TV and I have a love/hate relationship. If I sit down on a Saturday afternoon to watch a few hours of worthless TV, then it’s kind of like eating a half gallon of ice cream in one sitting–momentary satisfaction that turns into a slight case of nausea just prior to more serious regrets due to a feeling of being bloated, lazy, and lacking in self-control.
On the other hand, with Tivo or some such digital recording contraption, TV becomes a joy with no regrets as I watch only what is truly stimulating while being able to skip commercials at the same time. I’m a fan of shows like Nova, Nature, and just about anything on the History Channel. Anything else feels like a waste of time to me. That’s probably part of the reason why, when our TV that we had temporarily left in our rented-out townhouse was stolen by our renters who were later arrested by the Department of Homeland Security (another story in and of itself), we didn’t replace it and haven’t missed it.
I grew up in what I would call a moderately strict household. My parents weren’t unreasonably strict, but they weren’t about to let us kids do whatever we wanted to do either. One rule we had was that we could only watch TV on weekends, and even on weekends it was only allowed when my parents said it was allowed.
Now if my parents had appealed to my sense of right and wrong and honesty, I probably would have watched less TV as a teenager, done better in school, and have learned some moral lessons. Instead, my parents enforced the no-TV-during-the-week-rule by putting a small lock through the hold in the plug to the TV, effectively making it impossible to plug in the TV, unless you knew where the key was. I believe it took me all of a half hour to figure out where the key was, and so during the week if my parents ever left me home alone the TV immediately turned on. It took some doing when I heard a parent’s car pulling into the driveway to to jump up, put the lock in the plug, and act natural by the time the parent walked in, but I pulled it off successfully for years, much to my personal detriment now that I consider how much time I wasted on TV.
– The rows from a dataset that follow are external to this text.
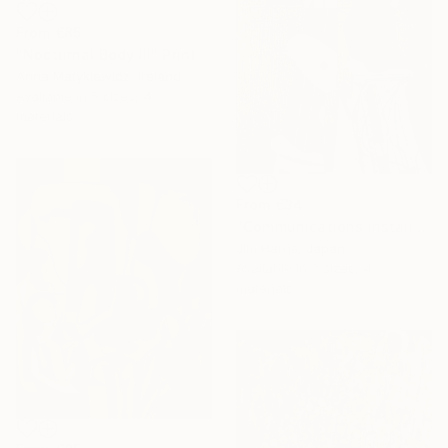
From
€85
"Nocturnal Body III" Print
Anna Matykiewicz, Ireland
Available in
5 sizes, 4
materials
From
€34
"Communications Installation - Kvaløyvågen, Kongeriket Norge." Print
Jim Harris, Japan
Available in
3 sizes, 4
materials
When I was in college I met a girl and in the course of casual conversation she told me how her family hadn’t owned a TV while she was growing up. I was stunned. No TV? I assumed her family was one of those that ground their own wheat, didn’t eat sugar, and perhaps, on moral grounds, was opposed to the use of buttons on clothing. But no, her family was what most people would consider normal in every other way, they simply didn’t own a TV. She also proceeded to tell me that she had never missed it. Well, I was impressed, and decided maybe not having a TV wouldn’t be such a bad thing.
And so, during the seven years I’ve been married, my wife and I have done without a TV for most of that time. That is, we’ve often had a TV hooked up to a VCR or DVD player, but we haven’t had cable or TV channels.
What is interesting to me is that when we have had TV channels, I’ve often thought “I don’t know how I could do without TV, I’d feel completely lost.” But once it’s gone, it takes about two days and suddenly I don’t miss it anymore. The withdrawals are really not that bad.
What’s this have to do with entrepreneurship? I suspect a large part of why I haven’t missed TV is because of owning a business. I simply don’t have time to watch TV, nor can I imagine taking the time for TV even if I had the time. I’ve never seen an episode of 24, which many have told me is quite a good show, but the thought of watching all the seasons (because if I watch one episode I know I’ll have to watch all of them) seems like a colossal waste of time, no matter how good the show. I mean, I assume there are 50+ hours of that show now. That’s 2-3 days worth of work I could get done!
When someone loans a DVD to me and my wife it takes us a month or two to watch it. I think we’ve averaged one theater movie per year that we’ve been married. Do we miss those things? Not much, if at all.